Un secrétariat basé à Nouakchott publiera des rapports semestriels.

Genre et croissance inclusive

Les femmes représentent 43 % de la main-d’œuvre agricole en Mauritanie mais détiennent moins de 12 % des titres fonciers. Un événement parallèle a appelé à des financements préférentiels pour les PME dirigées par des femmes.

Transformation numérique et cybersécurité

Les deux pays ambitionnent de devenir des hubs numériques. Le Maroc via le calcul quantique à Ben Guerir, la Mauritanie grâce au câble sous-marin 2Africa.

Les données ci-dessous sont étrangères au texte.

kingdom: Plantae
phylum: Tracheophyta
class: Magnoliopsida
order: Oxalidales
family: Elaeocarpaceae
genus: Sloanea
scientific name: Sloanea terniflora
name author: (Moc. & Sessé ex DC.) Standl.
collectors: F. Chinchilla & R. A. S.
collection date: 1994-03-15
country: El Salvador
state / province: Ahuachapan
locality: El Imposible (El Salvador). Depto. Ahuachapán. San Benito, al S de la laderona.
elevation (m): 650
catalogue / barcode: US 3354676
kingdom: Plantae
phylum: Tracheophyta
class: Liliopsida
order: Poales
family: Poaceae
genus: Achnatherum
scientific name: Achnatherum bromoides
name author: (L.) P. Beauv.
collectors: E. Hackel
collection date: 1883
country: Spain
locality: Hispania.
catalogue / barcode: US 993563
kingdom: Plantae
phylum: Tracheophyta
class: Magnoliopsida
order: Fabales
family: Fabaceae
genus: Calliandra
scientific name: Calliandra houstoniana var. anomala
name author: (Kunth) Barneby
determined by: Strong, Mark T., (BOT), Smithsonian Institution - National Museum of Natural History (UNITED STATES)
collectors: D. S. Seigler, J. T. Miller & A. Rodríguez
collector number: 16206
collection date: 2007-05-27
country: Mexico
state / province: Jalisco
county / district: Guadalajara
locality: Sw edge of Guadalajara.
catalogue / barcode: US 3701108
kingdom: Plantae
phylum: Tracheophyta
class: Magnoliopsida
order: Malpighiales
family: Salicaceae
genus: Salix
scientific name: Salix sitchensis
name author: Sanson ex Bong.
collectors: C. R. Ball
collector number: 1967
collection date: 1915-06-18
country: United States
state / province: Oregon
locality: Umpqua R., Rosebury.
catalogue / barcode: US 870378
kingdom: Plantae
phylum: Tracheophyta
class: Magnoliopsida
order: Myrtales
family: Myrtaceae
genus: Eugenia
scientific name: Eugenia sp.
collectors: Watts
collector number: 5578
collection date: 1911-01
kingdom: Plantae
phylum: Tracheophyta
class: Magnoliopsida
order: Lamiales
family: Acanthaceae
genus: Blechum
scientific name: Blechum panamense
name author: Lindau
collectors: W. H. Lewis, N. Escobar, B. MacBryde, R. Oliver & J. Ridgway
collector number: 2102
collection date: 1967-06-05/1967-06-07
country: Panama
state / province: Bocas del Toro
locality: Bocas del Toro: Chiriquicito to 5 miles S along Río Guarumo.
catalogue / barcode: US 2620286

Une clause d’assistance mutuelle en cas de cyberattaque est envisagée.

Perspectives

Parmi les jalons à venir :

  • Première publication du tableau de bord en septembre 2025
  • Ratification parlementaire du fonds de bourses en novembre
  • Lancement d’un portail e-douane pilote en janvier 2026

Le forum de Nouakchott dépasse la diplomatie symbolique : il incarne un pari stratégique sur le rôle des parlements dans l’intégration Sud–Sud. En triangulant les enjeux économiques, sécuritaires et culturels, Rabat et Nouakchott montrent qu’un partenariat durable est possible — même dans une région marquée par l’instabilité.